RR: Ikea Montour Half Marathon
On Saturday I ran the Ikea Montour Trail Half Marathon. As always, I wasn’t sure how the race was going to go. I haven’t run a half marathon since a disastrous Baltimore Half Marathon in 2004. I’ve been having really good long runs recently, but I wasn’t sure what pace I could sustain for 13.1 miles. My goal was to break 2 hours but I wasn’t sure if it was a realistic goal or not.
I was up at 5:45 with my best-thing-since-sliced-bread boyfriend, Chris. I got ready while he went on a coffee run and then we went to pick-up my friend, Steph, who was also racing the half. We got to the start/packet pick-up/chips around 7:15 for an 8 am start. I was pleased to see the shirt wasn’t the t-shirt I was expecting, but instead a long-sleeve Brooks technical shirt. Nice, I’ll take that! We hung around and stretched and met up with my friend Kasey and a friend of hers, David. I love the pre-race atmosphere… all the runners warming up and chatting and anticipating their potential. Love it.
I start the run with Kasey and David because we’re all hoping to break two hours. Kasey’s PR is 2:04; I’m not sure of David’s PR, but I think he has a 3:40 marathon time floating around somewhere. It isn’t too hot of a day, but it is HUMID. At this point I’m just thankful that the forecasted rain has held off, but I’m not sure how the weather is going to factor in.
The gun fires and we’re off. The first mile is a long downhill with a net elevation change of 300 feet. Everyone goes out insanely fast and our first mile is 8:03. If I were racing by myself, and not with Kasey and David, I would have gone out conservatively and tried to leave some to push at the end. Kasey and David are more even-split people. I figure I’ll keep up with them and it’ll be a bonus if I have some kick at the end. Miles 2 and 3 are 9:01 pace, Mile 4 goes through a 500 foot tunnel and my Garmin cries Uncle, yielding unreliable readings. This is where I start to slow down. I’m not sure if it’s the humidity, but now I’m starting to second-guess myself about going out too fast. As a psychologist and a runner, I know that running is just as much a mental sport as a physical one, and I can’t start psyching myself out. I use some time-tested mantras (“Who’s a runner? Kat’s a runner!”) but I’m digging too deep for this early in the race. Around miles 5, 6, and 7 I’m starting to question my ability to meet my goal (splits: 9:08, 9:10, 9:18). To add to this, Kasey cramps and needs to stop to walk. I keep going and David stays with her but I’m really regretting my race strategy. An additional factor at this point was poorly placed water stops- no water between miles 5 and 9! Argh!
Mile 7 is the turnaround for the out-and-back course. A turnaround not just physically but mentally.

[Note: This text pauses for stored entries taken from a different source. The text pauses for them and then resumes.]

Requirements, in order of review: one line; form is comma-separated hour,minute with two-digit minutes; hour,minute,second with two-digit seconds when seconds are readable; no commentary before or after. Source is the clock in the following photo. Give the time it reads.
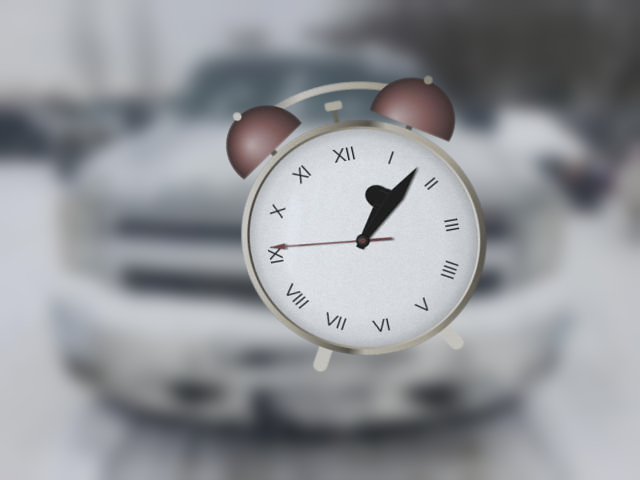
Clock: 1,07,46
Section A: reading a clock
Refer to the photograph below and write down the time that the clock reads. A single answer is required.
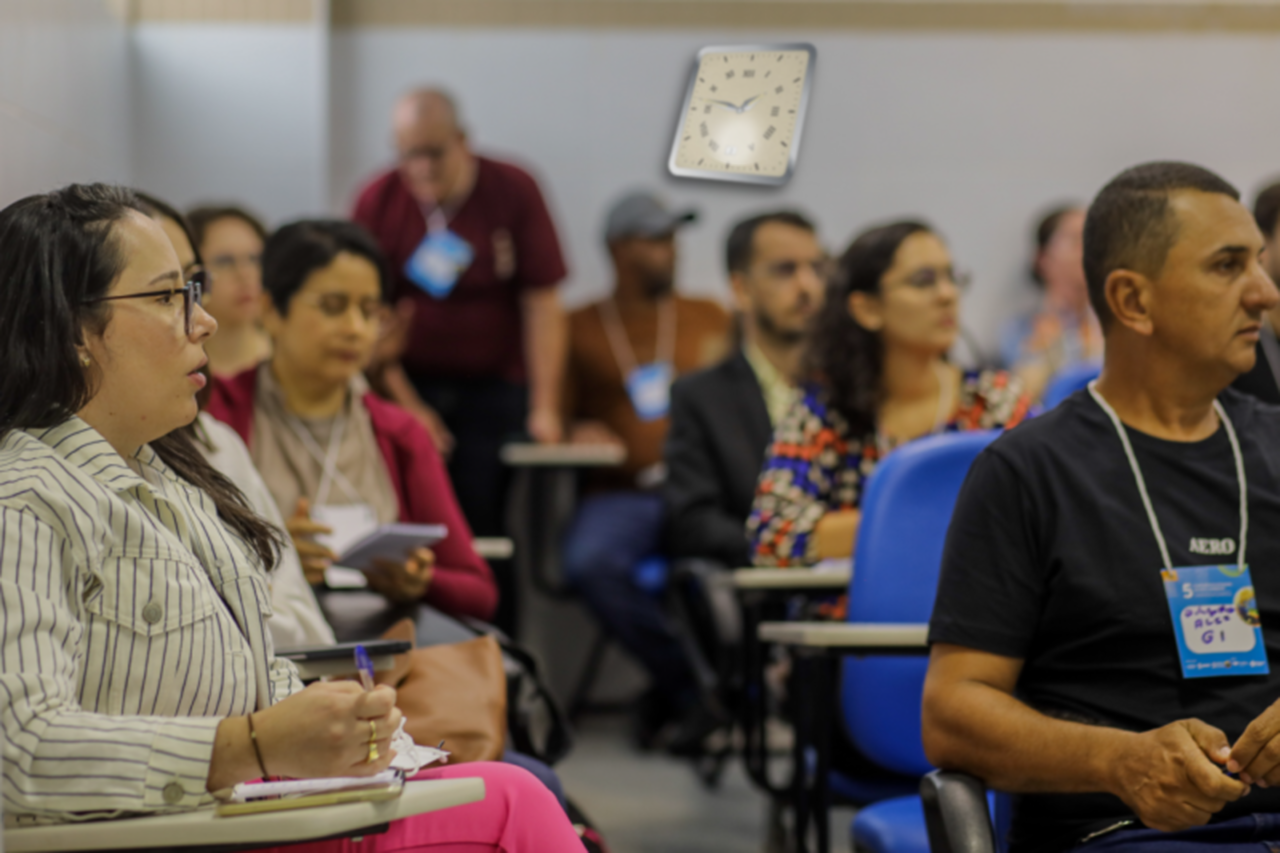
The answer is 1:47
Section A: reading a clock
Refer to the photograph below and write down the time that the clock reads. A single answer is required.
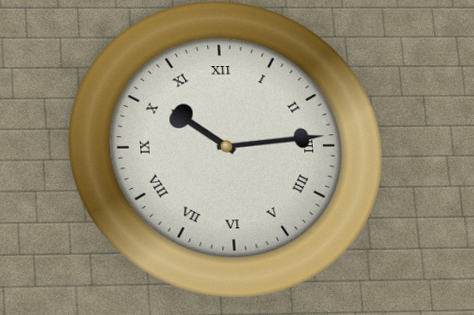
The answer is 10:14
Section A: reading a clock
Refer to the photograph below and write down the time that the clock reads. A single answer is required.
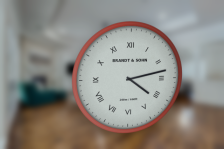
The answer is 4:13
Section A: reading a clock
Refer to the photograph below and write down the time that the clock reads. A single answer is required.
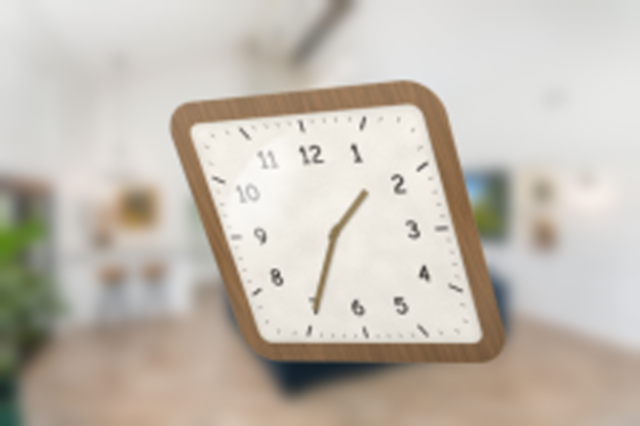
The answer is 1:35
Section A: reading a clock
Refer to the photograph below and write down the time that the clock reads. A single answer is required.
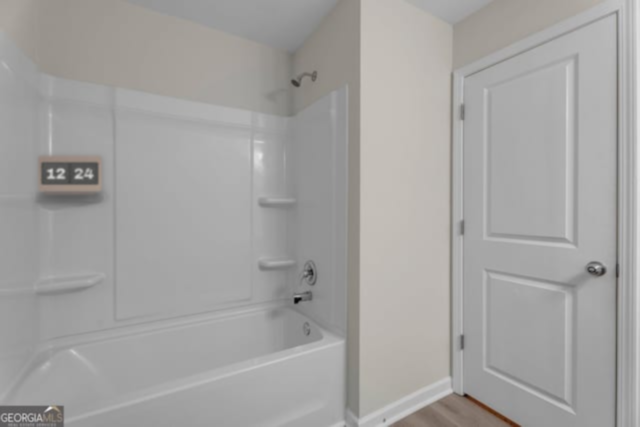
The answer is 12:24
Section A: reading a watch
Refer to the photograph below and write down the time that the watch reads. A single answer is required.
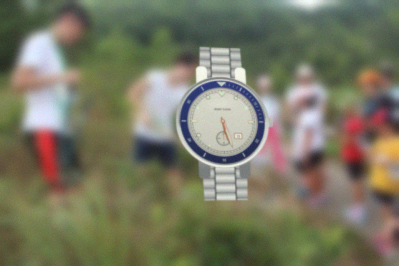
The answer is 5:27
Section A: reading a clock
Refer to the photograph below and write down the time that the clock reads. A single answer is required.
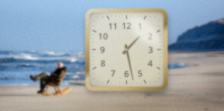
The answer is 1:28
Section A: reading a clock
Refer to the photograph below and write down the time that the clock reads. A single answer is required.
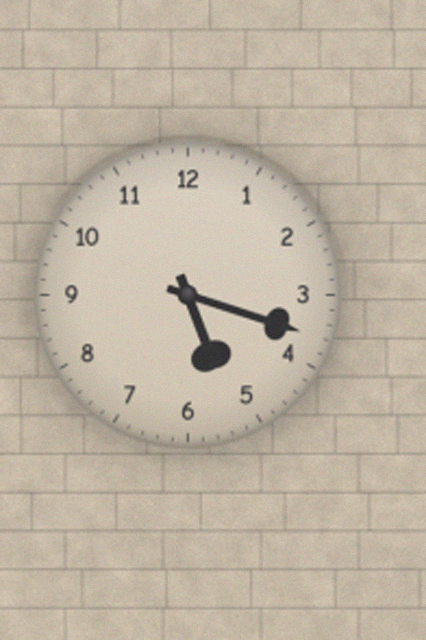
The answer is 5:18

At this point, I start flying and suddenly I have a bit of a kick in my step again (mile 8: 8:42). I realize at this point that the last few miles must have been a gradual uphill (my Garmin later confirms a 300-foot climb) and maybe I can make up some time on the downhill. From here on out something happens and my mind becomes focused and sharpened. My legs and breathing start to hit a rhythm. The pack has spread out and I keep finding people I can play mental games with: I just need to pass the girl in the blue; there’s a rubber band between me and the guy in the black shirt and he’s pulling me to the finish line.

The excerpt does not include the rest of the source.